Given target_var name, and the list of parents corresponding to target_var, this method extracts the data tuple of the form (X,y), where y is a 1D ndarray containing the observations corresponding to target_var as targets, and X is a 2D ndarray (num_observations, num_vars) where each row contains the variables in data that correspond to the parents of target_var. This pair (X,y) can be useful (for instance) for learning machine learning models where X will be the input and y target.

Parameters:
  • target_var (int) -- Target variable index or name.

  • parents (list) -- List of estimated parents of the form [<var5_name>, <var2_name>, ...].

Returns:

X,y, column_names. X,y are as described above, and column_names is a list of names of the columns in X.

Return type:

tuple(ndarray, ndarray, List)

get_causal_Xy_i(i: int, arr_idx: int, target_var: int | str, parents: Tuple[int | str]) Tuple[ndarray, ndarray, List[int | str]]

Given target_var name, and the list of parents corresponding to target_var, this method extracts the data tuple of the form (X,y), where y is a 1 scalar containing the observation corresponding to target_var at index i as targets, and X is a 1D ndarray (1, num_vars) where the row contains the variables in data that correspond to the parents of target_var. This pair (X,y) can be useful (for instance) for prediction in machine learning models where X will be the input and y target.

Parameters:
  • i (int) -- row index of the data_array for which the target observation and its corresponding input needs to be extracted

  • arr_idx (int) -- index of the array in self.data_arrays

  • target_var (int) -- Target variable index or name.

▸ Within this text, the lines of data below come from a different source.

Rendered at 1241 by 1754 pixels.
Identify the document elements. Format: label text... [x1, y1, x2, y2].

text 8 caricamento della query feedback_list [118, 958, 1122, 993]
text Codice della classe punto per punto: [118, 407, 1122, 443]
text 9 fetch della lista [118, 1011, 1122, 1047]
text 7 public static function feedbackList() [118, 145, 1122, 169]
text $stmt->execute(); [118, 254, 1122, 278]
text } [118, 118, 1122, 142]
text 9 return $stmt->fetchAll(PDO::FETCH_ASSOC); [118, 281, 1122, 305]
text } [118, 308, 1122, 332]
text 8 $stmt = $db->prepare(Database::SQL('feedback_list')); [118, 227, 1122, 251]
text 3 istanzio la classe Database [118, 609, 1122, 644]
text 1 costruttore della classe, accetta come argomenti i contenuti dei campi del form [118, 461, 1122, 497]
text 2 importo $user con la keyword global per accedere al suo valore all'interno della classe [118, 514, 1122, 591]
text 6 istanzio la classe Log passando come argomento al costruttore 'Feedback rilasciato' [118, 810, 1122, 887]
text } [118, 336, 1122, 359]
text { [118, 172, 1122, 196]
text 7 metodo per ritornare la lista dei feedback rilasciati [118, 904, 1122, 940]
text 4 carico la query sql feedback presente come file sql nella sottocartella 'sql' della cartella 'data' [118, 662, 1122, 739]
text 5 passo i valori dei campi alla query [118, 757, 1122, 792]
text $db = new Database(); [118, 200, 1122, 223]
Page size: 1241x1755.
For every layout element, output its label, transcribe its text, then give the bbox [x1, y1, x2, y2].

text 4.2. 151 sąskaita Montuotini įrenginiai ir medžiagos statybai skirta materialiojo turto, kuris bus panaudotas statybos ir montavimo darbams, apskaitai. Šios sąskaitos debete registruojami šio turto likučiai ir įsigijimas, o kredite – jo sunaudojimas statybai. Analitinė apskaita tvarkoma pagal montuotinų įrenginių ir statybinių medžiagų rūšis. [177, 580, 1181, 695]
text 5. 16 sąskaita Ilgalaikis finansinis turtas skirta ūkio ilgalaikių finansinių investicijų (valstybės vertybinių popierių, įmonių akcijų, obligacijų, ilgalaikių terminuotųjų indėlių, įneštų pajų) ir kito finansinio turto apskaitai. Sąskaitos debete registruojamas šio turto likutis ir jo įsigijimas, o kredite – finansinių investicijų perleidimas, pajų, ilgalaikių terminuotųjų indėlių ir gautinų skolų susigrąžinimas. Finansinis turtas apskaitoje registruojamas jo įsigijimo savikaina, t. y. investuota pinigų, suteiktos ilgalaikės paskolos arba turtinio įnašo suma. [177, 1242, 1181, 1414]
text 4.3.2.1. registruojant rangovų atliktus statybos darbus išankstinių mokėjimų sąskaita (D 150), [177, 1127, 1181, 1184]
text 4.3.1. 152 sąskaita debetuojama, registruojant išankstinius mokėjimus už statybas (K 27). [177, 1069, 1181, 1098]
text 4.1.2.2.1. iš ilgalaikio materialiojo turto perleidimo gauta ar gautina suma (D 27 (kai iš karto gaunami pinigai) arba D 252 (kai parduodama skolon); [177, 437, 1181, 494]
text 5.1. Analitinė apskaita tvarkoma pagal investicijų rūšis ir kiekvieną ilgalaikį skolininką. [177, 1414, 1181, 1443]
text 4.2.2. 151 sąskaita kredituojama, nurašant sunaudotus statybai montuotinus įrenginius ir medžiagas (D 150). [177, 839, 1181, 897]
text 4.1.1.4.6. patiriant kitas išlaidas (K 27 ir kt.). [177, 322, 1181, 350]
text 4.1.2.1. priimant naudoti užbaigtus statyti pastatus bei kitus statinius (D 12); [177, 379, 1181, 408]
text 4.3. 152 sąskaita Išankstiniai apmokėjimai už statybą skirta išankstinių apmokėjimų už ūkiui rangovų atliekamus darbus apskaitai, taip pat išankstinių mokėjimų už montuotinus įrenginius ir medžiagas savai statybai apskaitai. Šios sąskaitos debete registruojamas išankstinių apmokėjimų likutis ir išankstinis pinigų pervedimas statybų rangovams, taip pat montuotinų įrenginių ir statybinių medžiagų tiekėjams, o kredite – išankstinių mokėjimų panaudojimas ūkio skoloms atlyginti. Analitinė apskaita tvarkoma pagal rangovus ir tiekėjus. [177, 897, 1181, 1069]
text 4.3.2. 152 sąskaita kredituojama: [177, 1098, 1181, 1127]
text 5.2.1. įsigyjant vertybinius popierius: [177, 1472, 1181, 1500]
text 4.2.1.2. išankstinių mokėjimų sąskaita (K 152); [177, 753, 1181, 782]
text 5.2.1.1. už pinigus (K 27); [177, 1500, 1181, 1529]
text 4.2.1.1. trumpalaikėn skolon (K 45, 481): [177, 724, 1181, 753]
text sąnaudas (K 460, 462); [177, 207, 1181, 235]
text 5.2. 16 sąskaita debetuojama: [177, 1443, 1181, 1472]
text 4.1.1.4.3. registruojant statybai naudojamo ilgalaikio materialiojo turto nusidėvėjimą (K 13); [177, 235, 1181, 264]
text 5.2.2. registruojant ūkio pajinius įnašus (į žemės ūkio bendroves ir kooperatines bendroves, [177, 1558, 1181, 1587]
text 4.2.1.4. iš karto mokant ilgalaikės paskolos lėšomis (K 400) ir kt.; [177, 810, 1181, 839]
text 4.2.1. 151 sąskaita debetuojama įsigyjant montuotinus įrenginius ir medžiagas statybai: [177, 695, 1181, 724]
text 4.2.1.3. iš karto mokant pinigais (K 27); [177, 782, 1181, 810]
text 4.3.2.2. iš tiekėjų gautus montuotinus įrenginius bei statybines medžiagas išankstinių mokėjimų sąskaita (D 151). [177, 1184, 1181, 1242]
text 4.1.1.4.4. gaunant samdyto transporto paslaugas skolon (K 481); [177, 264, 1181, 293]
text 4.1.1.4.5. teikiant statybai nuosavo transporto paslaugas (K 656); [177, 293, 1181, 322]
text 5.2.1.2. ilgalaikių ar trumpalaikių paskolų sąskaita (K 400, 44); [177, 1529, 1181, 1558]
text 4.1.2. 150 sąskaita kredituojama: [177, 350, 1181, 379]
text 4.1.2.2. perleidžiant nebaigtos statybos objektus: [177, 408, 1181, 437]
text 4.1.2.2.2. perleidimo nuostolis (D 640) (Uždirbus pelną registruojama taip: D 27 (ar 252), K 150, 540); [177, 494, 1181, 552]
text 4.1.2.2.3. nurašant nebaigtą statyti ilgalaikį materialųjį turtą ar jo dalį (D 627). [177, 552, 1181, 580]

  • parents (list) -- List of estimated parents of the form [<var5_name>, <var2_name>, ...].

Returns:

X,y, column_names. X,y are as described above, and column_names is a list of names of the columns in X.

Return type:

tuple(ndarray, ndarray, List)

sanity_check(X: List[Tuple], Y: List | List[Tuple], Z: List[Tuple], total_num_nodes: int) None

Perform the following checks:

  • The variable indices are between 0-D-1

  • There are no duplicate entries

  • Time lags are negative

  • Tuples have length 2 (index and time lag)

Parameters:
  • X -- list

  • Y -- list

  • Z -- list

  • total_num_nodes (int) -- total number of nodes

to_var_index(*args) List[List[int | str]] | List[int | str]

Convert variable names from string to variable index if the name is specified as a string.